As holding companies and agencies rush to build their own versions of AI-driven platforms, Horizon Media is pitching its version of Blu as a kind of black-box consultant that helps clients not only build campaigns but also find groups of customers they might have missed.
Overseen by Horizon Media President Bob Lord and run by Horizon Chief Product and Data Officer Domenic Venuto, Blu is essentially a content marketing platform that uses a variety of LLMs to help independent agency clients determine broader business goals through the prism of media (more on creative input later).
Blu was first launched in 2020 as an advanced data platform that employs various machine learning elements. But it has evolved into a soup-to-nuts consulting format for the clients who use it. These customers include retailers like Bob's Discount Furniture, grocery chains like Wegmans, and telecommunications companies like Spectrum. Venuto described it as “AI-native,” meaning it's built from the ground up rather than on top of legacy systems.
This is aimed at using TransUnion data as a data spine while taking into account the update rates of different main LLMs and exploiting them. Lord said one essential element to speeding up processes without sacrificing data quality is organizing data in a flat grid structure. The old dataset was set in table rows, which made it difficult for the AI to read. “In the new AI environment, actually designing the data so that LLMs can easily access it is actually the magic when it comes to speed,” Lord said.
Lord said the system is meant to work within each client's data wall, which he believes is a key point of difference from competitors. “Client A owns the data. It's on its own cloud. As the platform learns, it learns Client A's ways. So those models stay within the client, giving you a competitive advantage. … My competitors don't do that. They reuse models and pool models on behalf of their clients.”
Blu is built with transparency in mind, listing all sources from which LLM obtains information along with prompt results. “If you don't have transparency about the data source, where it comes from, what the data is, how it's trained, what the model looks like, it's not going to be well-received because people won't trust the system,” Lord said.

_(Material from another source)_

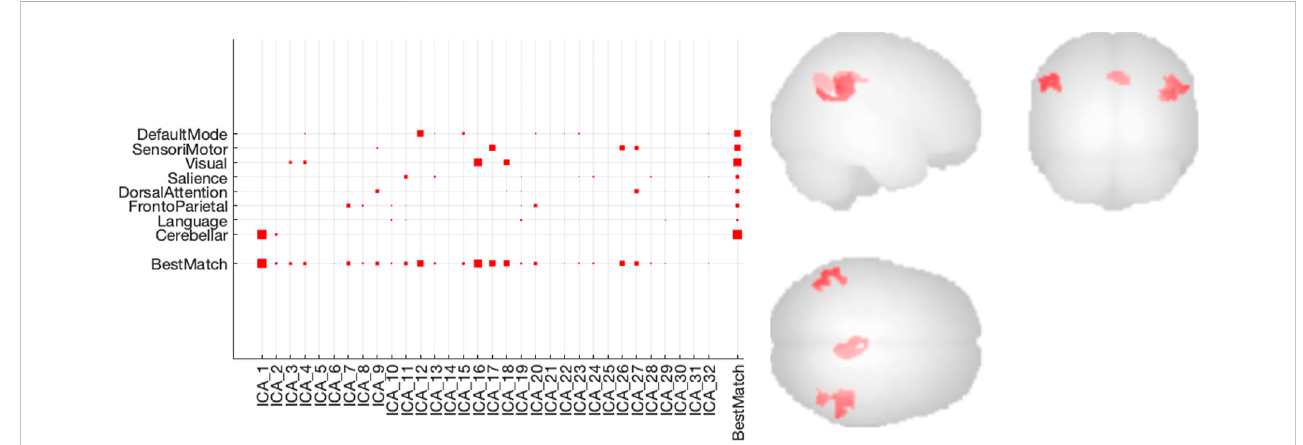
FIGURE 5 Connectivity results of group-ICA analysis of the rs-fMRI data (left) Degree of spatial match of the different independent components with prede fi ned functional networks (right) Increased functional connectivity within the Default Mode Network (DMN) using a seed based connectivity analysis with IC12 (DMN) nodes as seed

And the main focus is on building an audience, either to better understand existing customers or finding future customers, explained Zach Kreis, vice president of data solutions at Horizon. He calls himself a “client architect” and sits between the business solutions and product teams.
For each client, Blu is also available as a business consultancy, analyzing the client's business, competitors, and both existing and potential customers. For example, a supermarket client might use Blu to decide where to open a new store based on customer potential and create a media plan for when that store opens. “When we think about media strategy, we recommend the best plan that not only achieves front-end media metrics, but actually moves the business forward,” said Claisse.
“This is where we move from being just an agency of record to becoming more of a growing agency, where we have the tools and capabilities to answer business questions that go beyond just media, the traditional media questions that we were responsible for,” Venuto added.
At least one client using Blu attests to the appeal of the wide range of consulting the platform offers. “You can build your own audiences just for analytical purposes. You can build dashboards and develop modeling to answer questions beyond just targeting this particular ad,” said Lauren Pearson, CRM director at Bob'sdiscount Furniture. “Instead, you can answer questions that meet your internal business needs, such as what these customers are interested in besides furniture, where else they shop, and what their browsing behavior is. This broadens your view to be more like a business consultant than just an agent.”
Venuto said the platform will eventually include creative input as well, and is piloting partnerships to access and optimize creative by plugging in via API, MCP, and agent options. “We see an opportunity to use technology to creatively assemble and disassemble, score and generate, and feed those signals into media and vice versa,” Venuto said.